Deshalb gilt es darüber nachzudenken, ob die Grenzen, die wir oft setzen, reale Grenzen sind. Kermani meint, dass der reale Konflikt innerhalb der islamischen Welt ausgetragen wird (Stichwort: aufgeklärter Islam), wobei natürlich auch das Verhältnis zum Westen gewertet wird. Aber der Riss, so man denn davon reden kann, trennt nicht die Religionen oder Wertvorstellungen, es ist keine Grenze zwischen „dem Islam“ und „dem Westen“ – was es beides nach Kermanis Verständnis so vereinfacht nicht gibt. Es ist ein Riss, der durch die gesamte menschliche Gesellschaft geht; ein Riss entlang einer eher sozialen Linie denn einer religiösen/ideologischen. So meint er, dass ihm jeder Großstadt-Mensch, egal wo auf der Welt, näher und verständlicher ist als selbst ein Muslim, der vom Lande und ungebildet ist.

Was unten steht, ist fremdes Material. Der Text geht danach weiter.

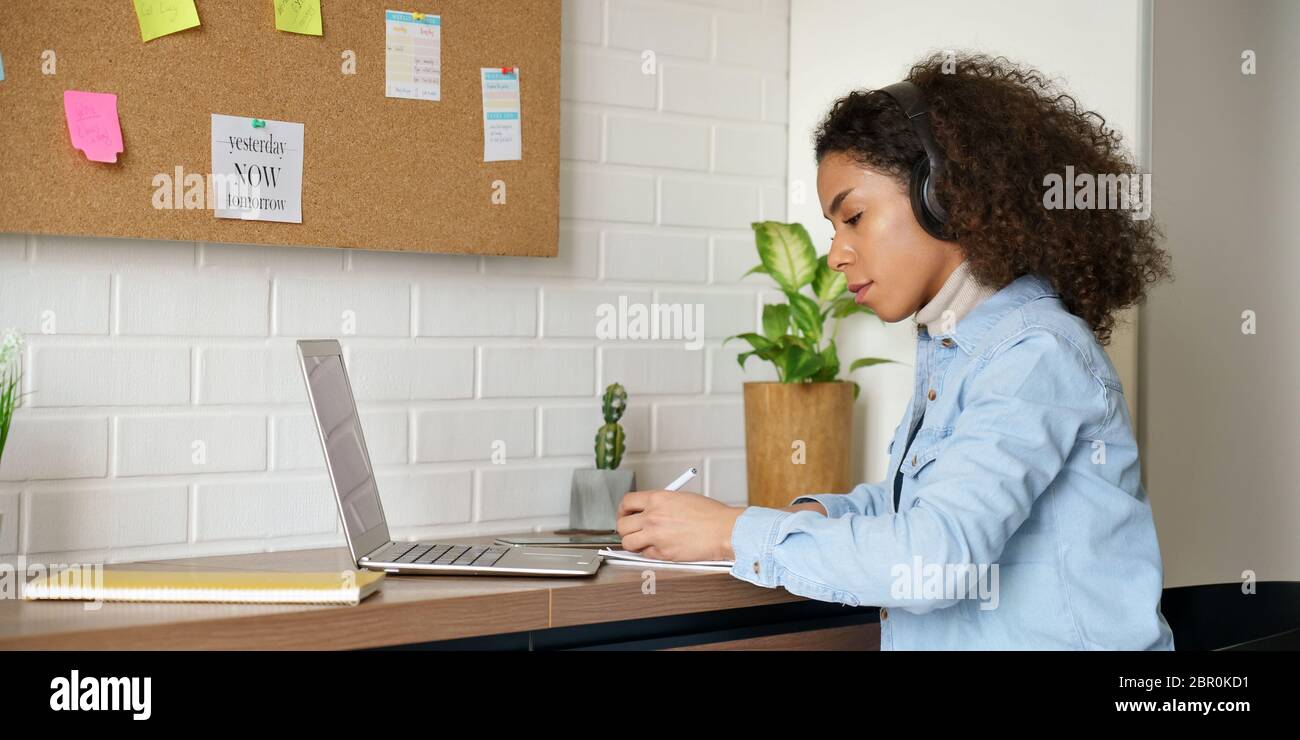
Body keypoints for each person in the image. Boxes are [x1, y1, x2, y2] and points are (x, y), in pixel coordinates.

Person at [615, 52, 1175, 650]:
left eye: (853, 217)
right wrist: (813, 516)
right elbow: (923, 506)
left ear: (945, 195)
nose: (836, 254)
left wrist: (733, 533)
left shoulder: (1034, 354)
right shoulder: (955, 347)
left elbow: (937, 556)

Er fragt sich und den Leser, weshalb es in diesem Land so schwierig zu sein scheint, den Islam zu integrieren – sprich: Muslime zu integrieren. Dabei schreibt er einen bemerkenswerten Satz:
Eine spezifisch deutsche Schwierigkeit für die Einbürgerung des Islams besteht darin, dass das Verhältnis von Staat und Religion in Deutschland komplizierter ist als in vielen anderen Ländern Europas. Der deutsche Staat ist nicht laizistisch. Das erschwert eine strikte Gleichbehandlung und macht es einer neuen Religion schwerer, ihren Platz zu finden. (S. 151/152)

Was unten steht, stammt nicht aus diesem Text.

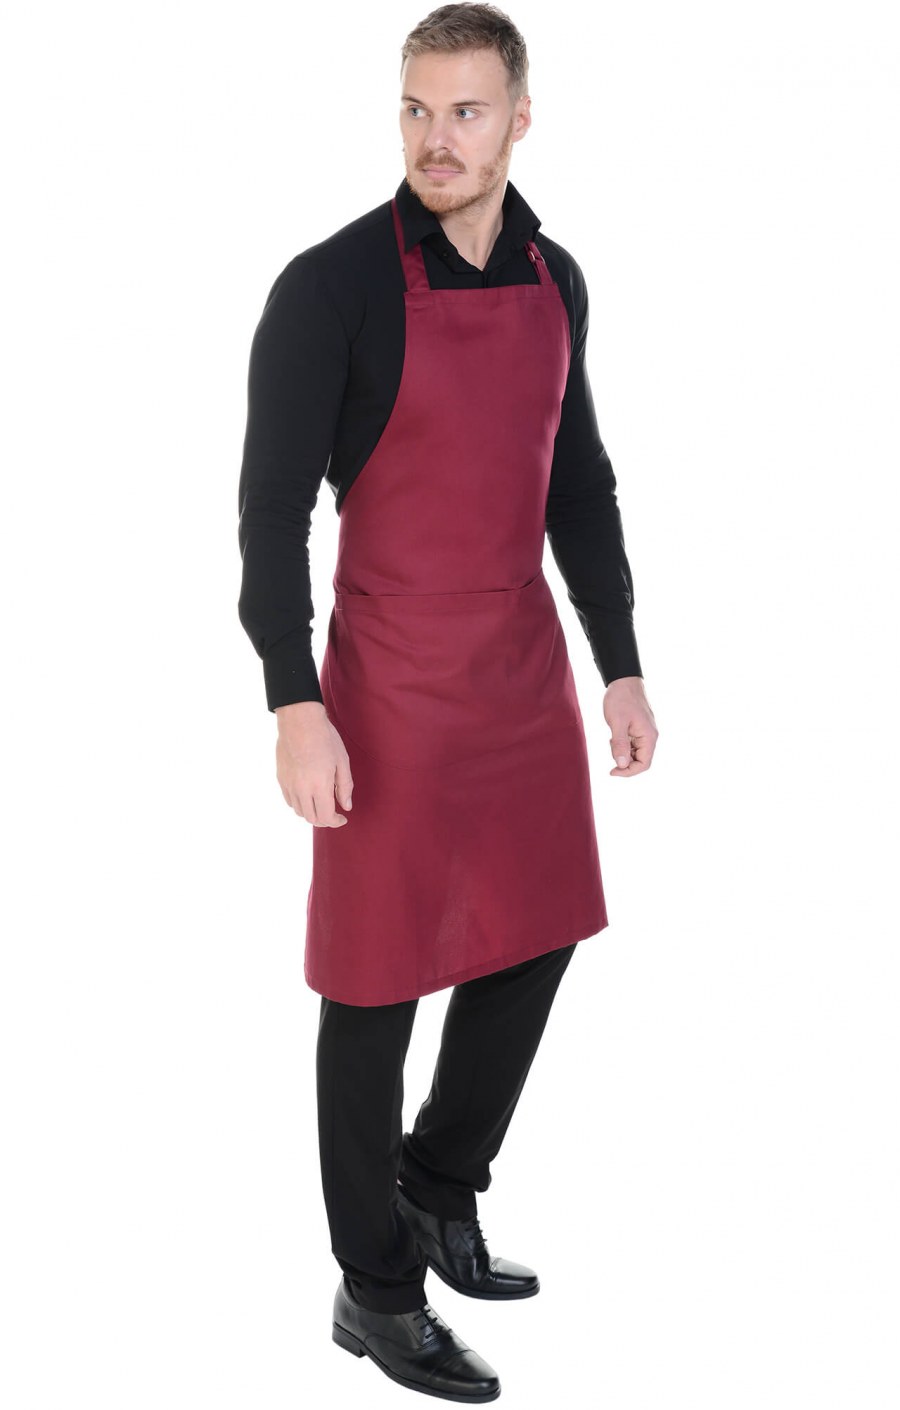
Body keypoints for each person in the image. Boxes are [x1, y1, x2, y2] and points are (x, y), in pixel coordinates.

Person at [237, 3, 658, 1399]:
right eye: (416, 110)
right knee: (374, 983)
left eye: (466, 112)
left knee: (542, 931)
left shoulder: (556, 278)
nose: (436, 138)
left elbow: (576, 483)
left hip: (519, 671)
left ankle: (437, 1183)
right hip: (390, 682)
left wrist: (620, 659)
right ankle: (373, 1287)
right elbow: (267, 513)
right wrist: (293, 697)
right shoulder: (332, 288)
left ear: (520, 120)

Aber er gibt auch uns Säkularen etwas Nachdenkenswertes mit auf den Weg wenn er sagt:
Die weltweite Rückkehr der Religionen, die hierzulande annonciert wird, ist in Wirklichkeit die Entdeckung, dass Religionen außerhalb Westeuropas niemals verschwunden waren. (S. 33)

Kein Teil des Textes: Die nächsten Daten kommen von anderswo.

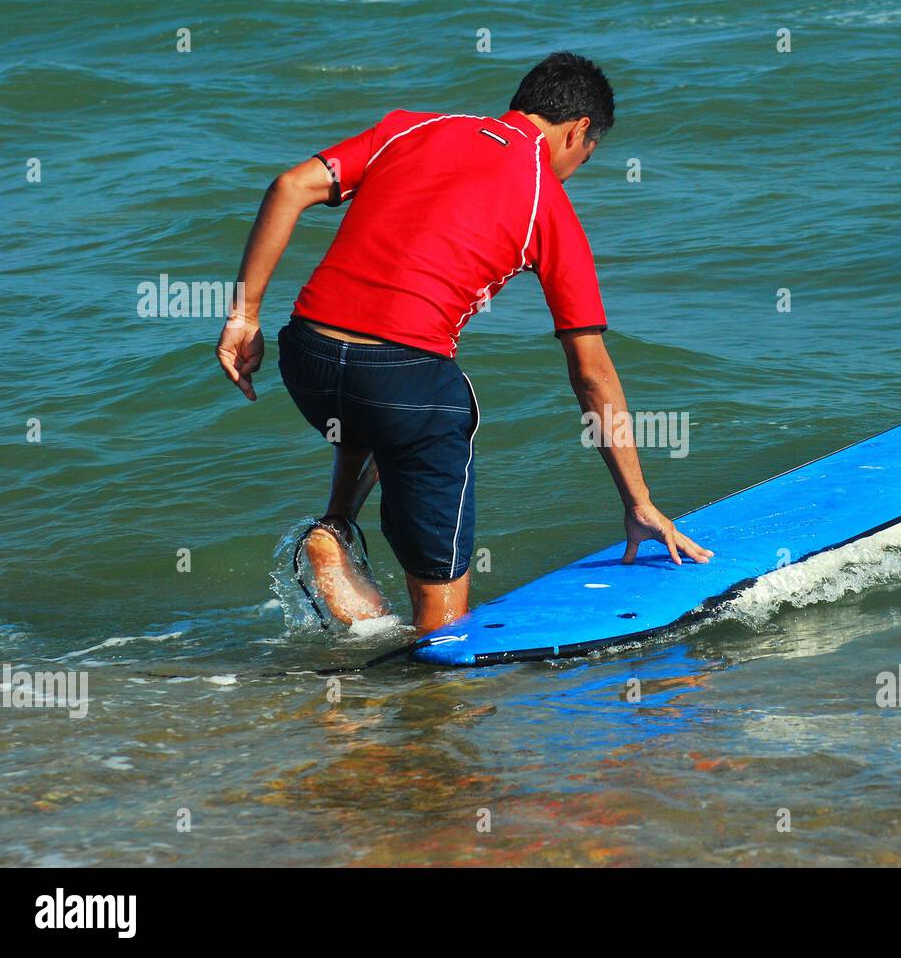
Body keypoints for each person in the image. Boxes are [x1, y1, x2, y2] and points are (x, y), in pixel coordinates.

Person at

und verweist dabei zum Beispiel auf das Nachbarland Polen.
Obwohl das Buch nur einen Umfang von etwa 170 Seiten hat, deckt es ein großes Spektrum an Themen ab die sich alle um die Frage nach dem „Wir“ der Muslime in unserer Mitte drehen. Ich habe mir sehr sehr viele Zitate aus dem Buch notiert. Es würde aber den Rahmen der Rezension sprengen, diese alle hier anzubringen und zu kommentieren. Daher kann ich nur dringend empfehlen, sich dieses Buch zu besorgen und zu lesen.
Meiner Meinung nach ist Navid Kermani einer der besten deutschsprachige Islam-Wissenschaftler, der verständlichste ist er in jedem Falle. Und seine Stimme sollte nicht ungehört verhallen. Nicht, wenn wir diese Gesellschaft verstehen und verändern wollen.